I don't share the politics of the founders of Chick-fil-A, but why shouldn't they continue speak out as they see fit, in elections as well as in smaller matters?

Posted by: love Chick-fil-A | Jan 10, 2011 10:27:22 AM

Thank you for pointing out the campaign focus of Citizens United, as opposed to the "corporations aren't people" mantra that became popular. I kept hearing otherwise-intelligent people repeating that, and I asked them all the same thing: If you are serious about a per se rule against corporate First Amendment rights, how would you object to federal censorship of books, TV, and movies? If Doubleday, CBS, and Miramax have no rights at all, make them submit their scripts to the government. The natural people behind the books can be free to self-publish without going through any corporate entity.

Silly, stupid, etc. But I was amazed how many bright people refused to answer, sputtered about Citizens United again, and walked away. Sad.

Posted by: joe reader | Jan 10, 2011 4:26:06 PM

Howard, I am not understanding the link between your example and your thesis. Your thesis may be correct, or not, and that is not my point. No one is arguing that Chick-fil-A is drowning out other voices because, as a single corporation spending what appears to be a fairly limited sum of money, it is not drowning out other voices. The fear in Citizen's United is not that one corporation would be able to produce one ad against Hillary Clinton, per se. It is that the decision establishes a much more general principle that applies to all corporations. There is an enormous difference in scale.

Posted by: TJ | Jan 11, 2011 2:33:50 AM

But presumably lots of corporations are doing what Chick-fil-A is doing (either as to this issue or as to lots of different issues) and no one objects on the various anti-corporate-speech grounds. And no one objects to Chick-fil-A by saying this will open the door to other corporations doing the same. Corporate speech is accepted in this context, on par with speech by individuals.

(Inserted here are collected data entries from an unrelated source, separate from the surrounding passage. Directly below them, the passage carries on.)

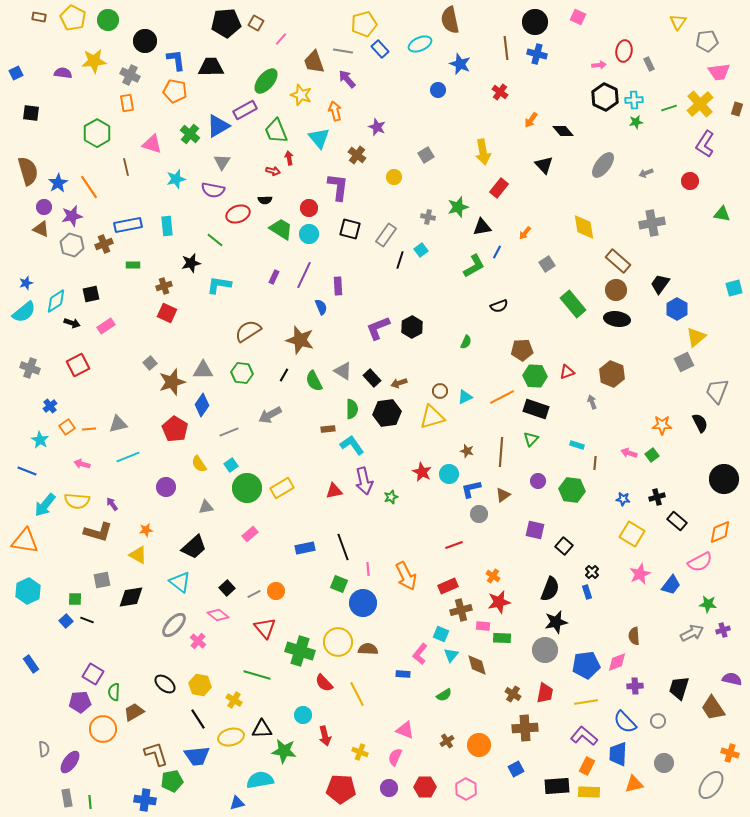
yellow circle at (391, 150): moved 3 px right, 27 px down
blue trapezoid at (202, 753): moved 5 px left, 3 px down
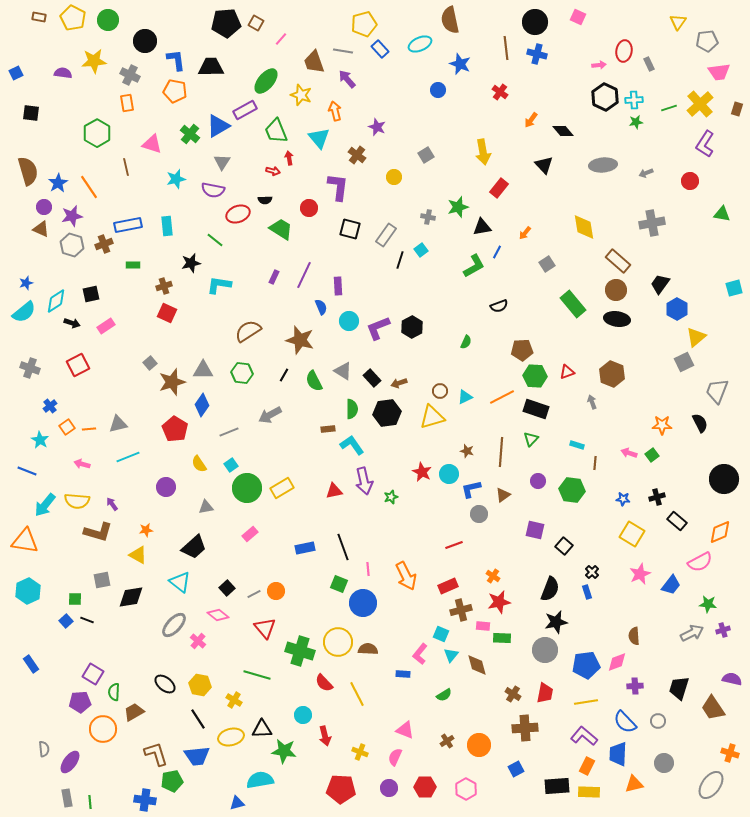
gray ellipse at (603, 165): rotated 48 degrees clockwise
cyan circle at (309, 234): moved 40 px right, 87 px down
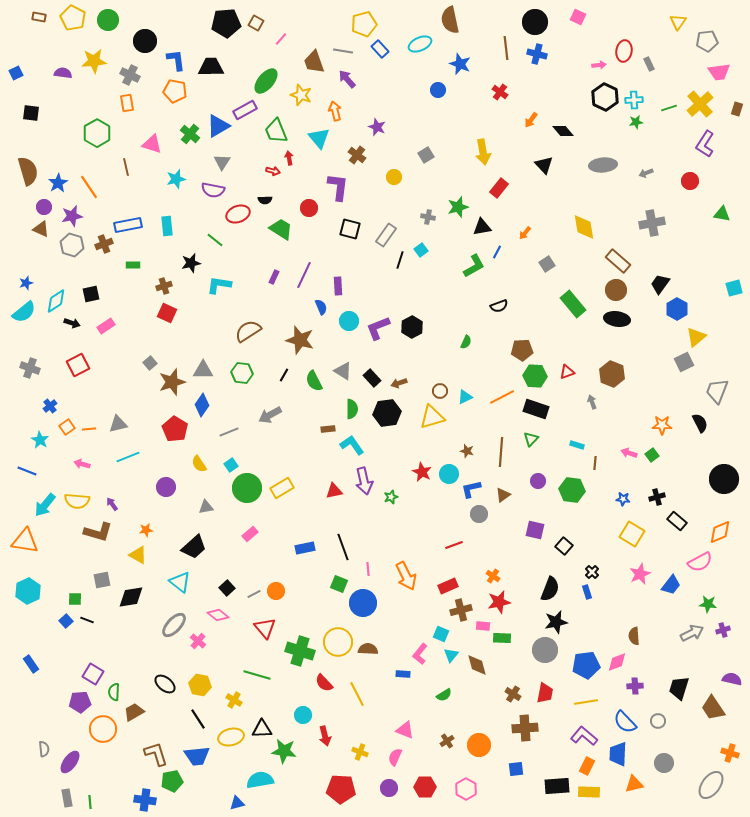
blue square at (516, 769): rotated 21 degrees clockwise
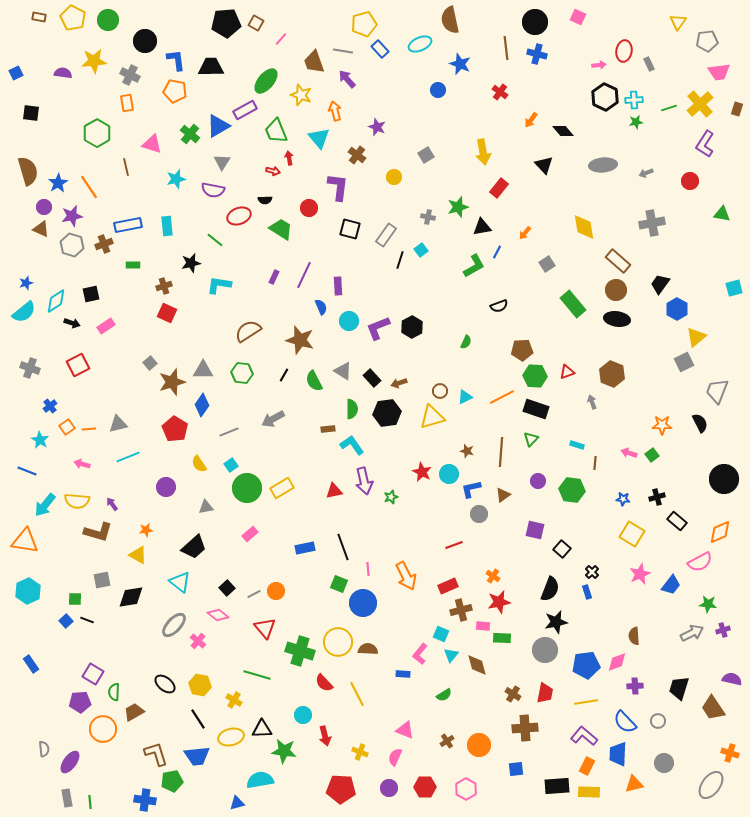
red ellipse at (238, 214): moved 1 px right, 2 px down
gray arrow at (270, 415): moved 3 px right, 4 px down
black square at (564, 546): moved 2 px left, 3 px down
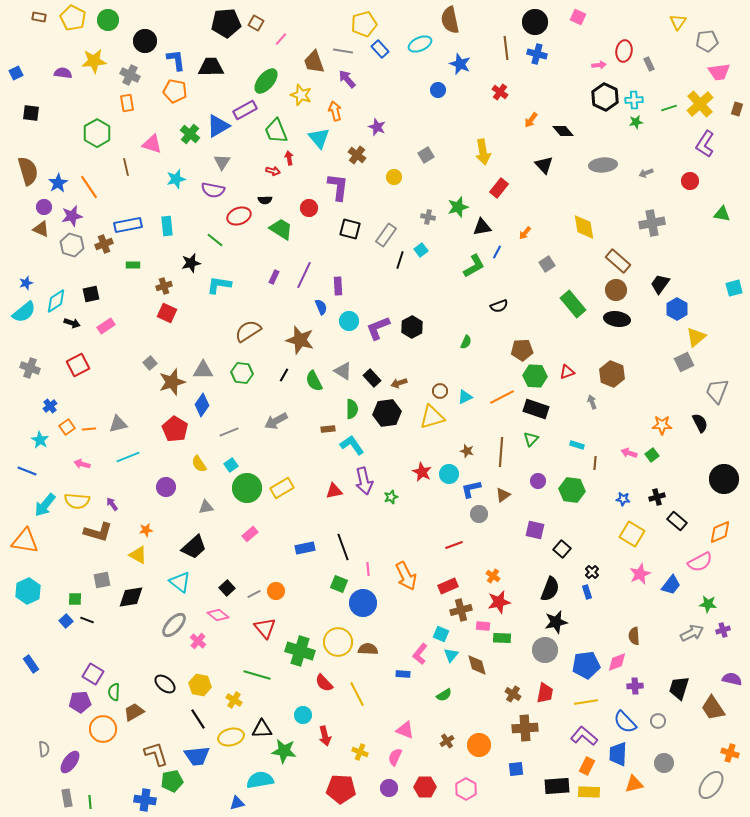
gray arrow at (273, 419): moved 3 px right, 2 px down
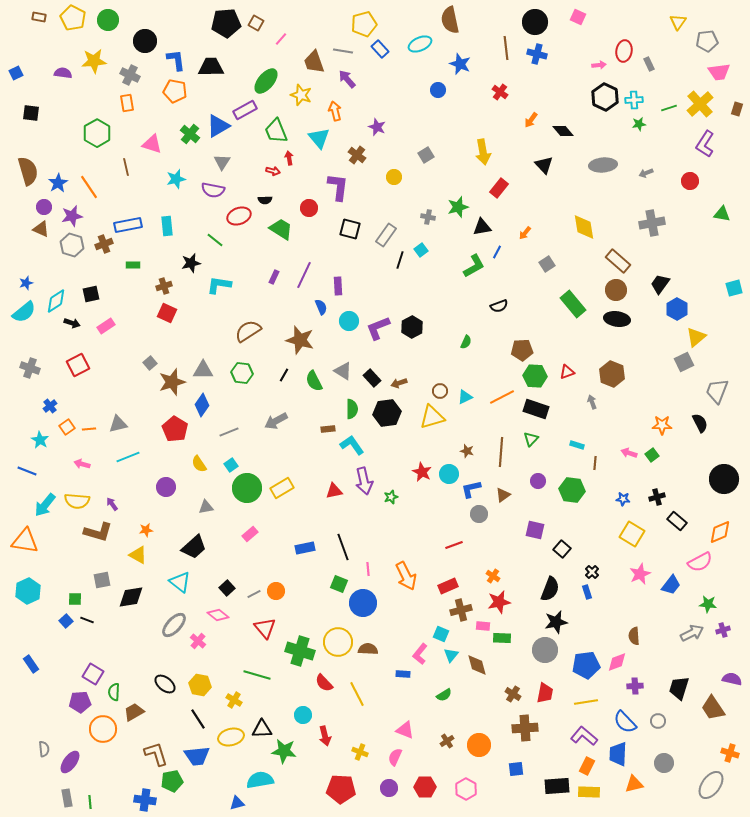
green star at (636, 122): moved 3 px right, 2 px down
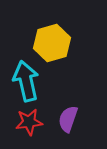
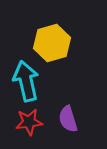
purple semicircle: rotated 36 degrees counterclockwise
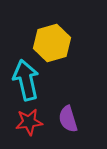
cyan arrow: moved 1 px up
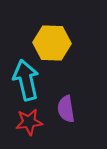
yellow hexagon: rotated 18 degrees clockwise
purple semicircle: moved 2 px left, 10 px up; rotated 8 degrees clockwise
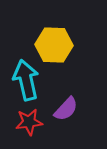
yellow hexagon: moved 2 px right, 2 px down
purple semicircle: rotated 128 degrees counterclockwise
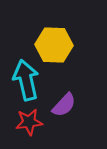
purple semicircle: moved 2 px left, 4 px up
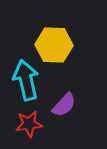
red star: moved 2 px down
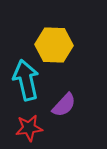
red star: moved 4 px down
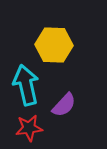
cyan arrow: moved 5 px down
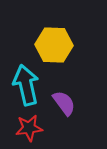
purple semicircle: moved 2 px up; rotated 80 degrees counterclockwise
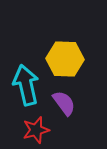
yellow hexagon: moved 11 px right, 14 px down
red star: moved 7 px right, 2 px down; rotated 8 degrees counterclockwise
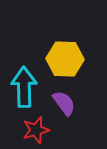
cyan arrow: moved 2 px left, 2 px down; rotated 12 degrees clockwise
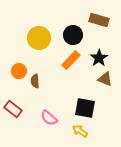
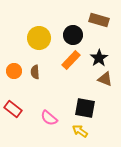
orange circle: moved 5 px left
brown semicircle: moved 9 px up
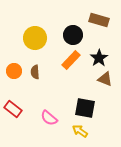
yellow circle: moved 4 px left
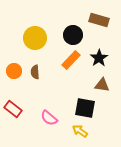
brown triangle: moved 3 px left, 6 px down; rotated 14 degrees counterclockwise
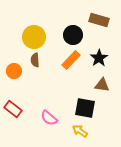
yellow circle: moved 1 px left, 1 px up
brown semicircle: moved 12 px up
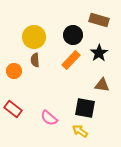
black star: moved 5 px up
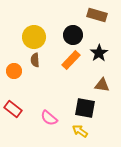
brown rectangle: moved 2 px left, 5 px up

Posted by: Howard Wasserman | Jan 11, 2011 7:11:12 AM

This is a great post. My own favorite example of this phenomenon is Flynt v. Falwell --- almost everyone has a strong instinct that Hustler ought to win, but people rarely confront the tension between that outcome, and the sort of glib "corporations don't have rights" theory of the constitution.

(Note that Hustler Magazine, Inc., was a named defendant in the suit.)